Successor, Feasible Successor and Feasible Distance

Successor -A successor route is the best route to a destination network. EIGRP uses the successor route to forward traffic to a destination. This is the router which is stored in the routing table. A successor route is based on the advertised distance from the neighbor. A successor route is a least-cost route to the destination network. A feasible successor is the backup route for a successor route.

Feasible Distance – Feasible Distance is the lowest calculated metric to reach the destination network. It is the metric planned in the routing table entry as the second number inside the brackets. The Feasible Distance is also known as the metric for the route.

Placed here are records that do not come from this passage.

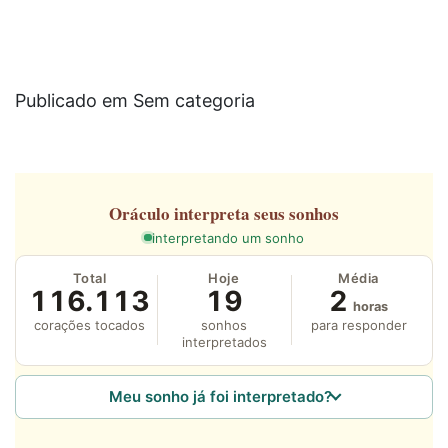
Publicado em Sem categoria
Oráculo
interpreta seus sonhos
interpretando um sonho
Total
Hoje
Média
116.113
19
2
horas
corações tocados
sonhos
para responder
interpretados
Meu sonho já foi interpretado?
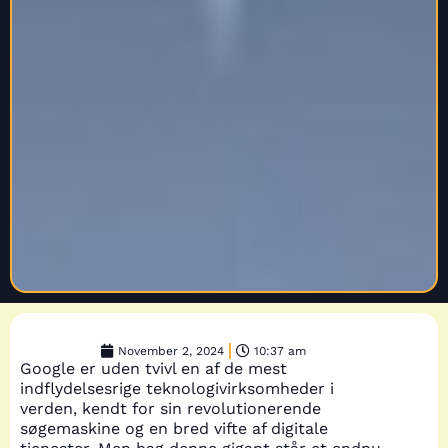
November 2, 2024
10:37 am
Google er uden tvivl en af de mest
indflydelsesrige teknologivirksomheder i
verden, kendt for sin revolutionerende
søgemaskine og en bred vifte af digitale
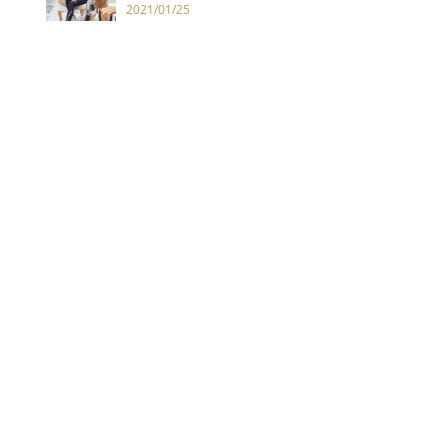
健康保險！
2021/01/25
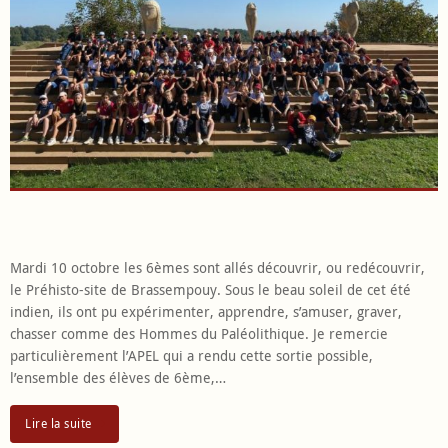
Mardi 10 octobre les 6èmes sont allés découvrir, ou redécouvrir,
le Préhisto-site de Brassempouy. Sous le beau soleil de cet été
indien, ils ont pu expérimenter, apprendre, s’amuser, graver,
chasser comme des Hommes du Paléolithique. Je remercie
particulièrement l’APEL qui a rendu cette sortie possible,
l’ensemble des élèves de 6ème,…
Lire la suite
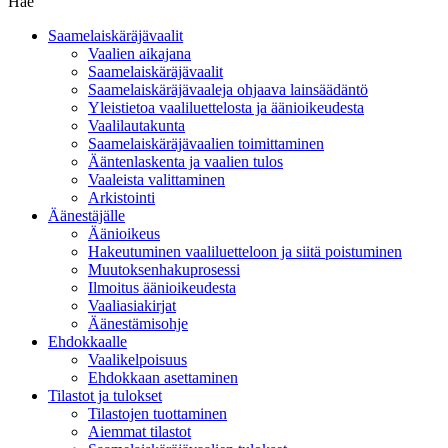
Hae
Saamelaiskäräjävaalit
Vaalien aikajana
Saamelaiskäräjävaalit
Saamelaiskäräjävaaleja ohjaava lainsäädäntö
Yleistietoa vaaliluettelosta ja äänioikeudesta
Vaalilautakunta
Saamelaiskäräjävaalien toimittaminen
Ääntenlaskenta ja vaalien tulos
Vaaleista valittaminen
Arkistointi
Äänestäjälle
Äänioikeus
Hakeutuminen vaaliluetteloon ja siitä poistuminen
Muutoksenhakuprosessi
Ilmoitus äänioikeudesta
Vaaliasiakirjat
Äänestämisohje
Ehdokkaalle
Vaalikelpoisuus
Ehdokkaan asettaminen
Tilastot ja tulokset
Tilastojen tuottaminen
Aiemmat tilastot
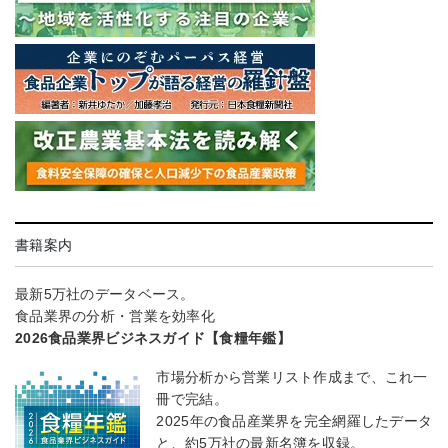
書籍案内
最新5万社のデータベース。
食品業界の分析・営業を効率化
2026食品業界ビジネスガイド【食糧年鑑】
市場分析から営業リスト作成まで、これ一
冊で完結。
2025年の食品産業界を完全網羅したデータ
と、約5万社の最新名簿を収録。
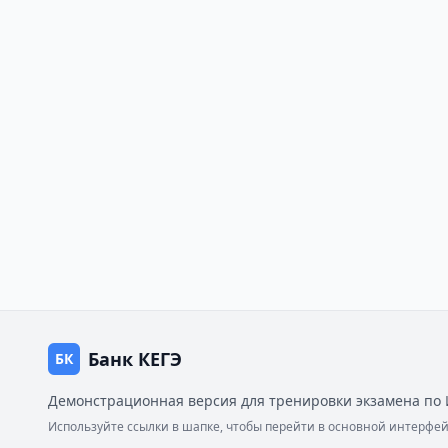
Банк КЕГЭ
БК
Демонстрационная версия для тренировки экзамена по 
Используйте ссылки в шапке, чтобы перейти в основной интерф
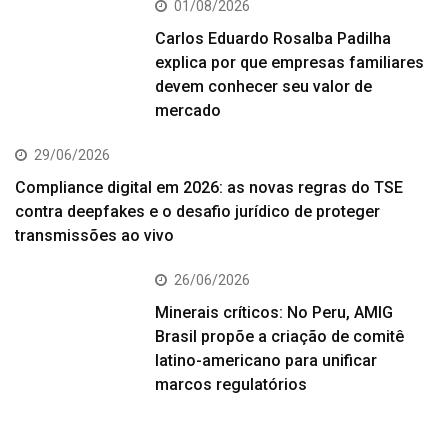
01/08/2026
Carlos Eduardo Rosalba Padilha
explica por que empresas familiares
devem conhecer seu valor de
mercado
29/06/2026
Compliance digital em 2026: as novas regras do TSE
contra deepfakes e o desafio jurídico de proteger
transmissões ao vivo
26/06/2026
Minerais críticos: No Peru, AMIG
Brasil propõe a criação de comitê
latino-americano para unificar
marcos regulatórios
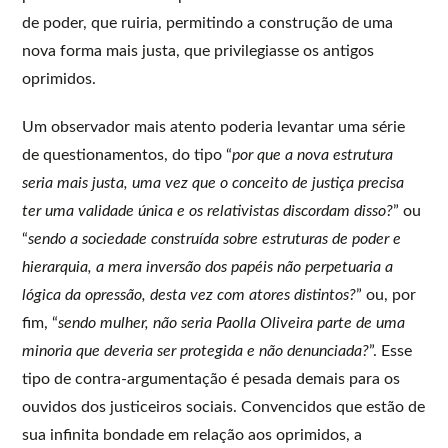
de poder, que ruiria, permitindo a construção de uma
nova forma mais justa, que privilegiasse os antigos
oprimidos.
Um observador mais atento poderia levantar uma série
de questionamentos, do tipo “
por que a nova estrutura
seria mais justa, uma vez que o conceito de justiça precisa
ter uma validade única e os relativistas discordam disso?
” ou
“
sendo a sociedade construída sobre estruturas de poder e
hierarquia, a mera inversão dos papéis não perpetuaria a
lógica da opressão, desta vez com atores distintos?
” ou, por
fim, “
sendo mulher, não seria Paolla Oliveira parte de uma
minoria que deveria ser protegida e não denunciada?
”. Esse
tipo de contra-argumentação é pesada demais para os
ouvidos dos justiceiros sociais. Convencidos que estão de
sua infinita bondade em relação aos oprimidos, a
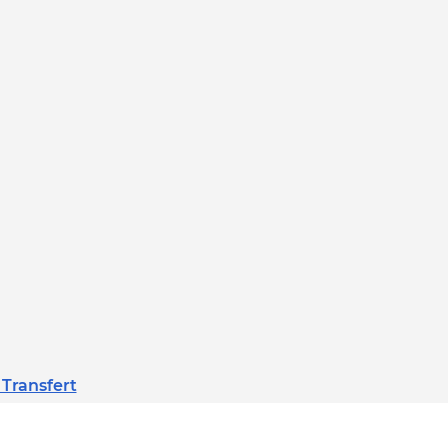
 Transfert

Now examine the topology that we have used in the previous article in figure 1 and routing table for R1 in Figure 2, you can see that EIGRP’s best path for the 192.168.2.0/24 network is through router R3, and the feasible distance for network 192.168.2.0/24 is 258816. This is the metric that was calculated in the previous lesson.10.10.10.2 is the IP address of Gig 0/1 interface of R3.

Feasible Successor
Feasible Successor

Feasible Successors (FS), Feasibility Condition, and Reported Distance

Feasible Successor – The FS route is an alternative route to a particular network. It can be used instantly if the successor route fails for any reason. We can use the feasible successor route without causing a routing loop. For using the feasible successor the feasibility condition is required to match. The feasible successor route is stored in the EIGRP topology table.

Feasible Successor is the loop-free backup path to the same network as the successor, and it satisfies the Feasibility Condition. R2’s successor for the 192.168.2.0/24 network is R3, providing the path with the lowest metric to the destination network. You can see that R2 is providing an alternative path, but is it and Feasible Successor? For a Feasible Successor, R2 must first meet the Feasibility Condition.

The feasibility condition included when neighbor’s reported distance to a network is less than the local routers feasible distance to the same destination network. The reported distance is the metric that a router reports to a neighbor about its own cost to that network. If the condition met, it provides a loop-free path. If the FS is stored in the topology table, the DUAL converged quickly after a change in the topology, because the backup path has no need for recomputing.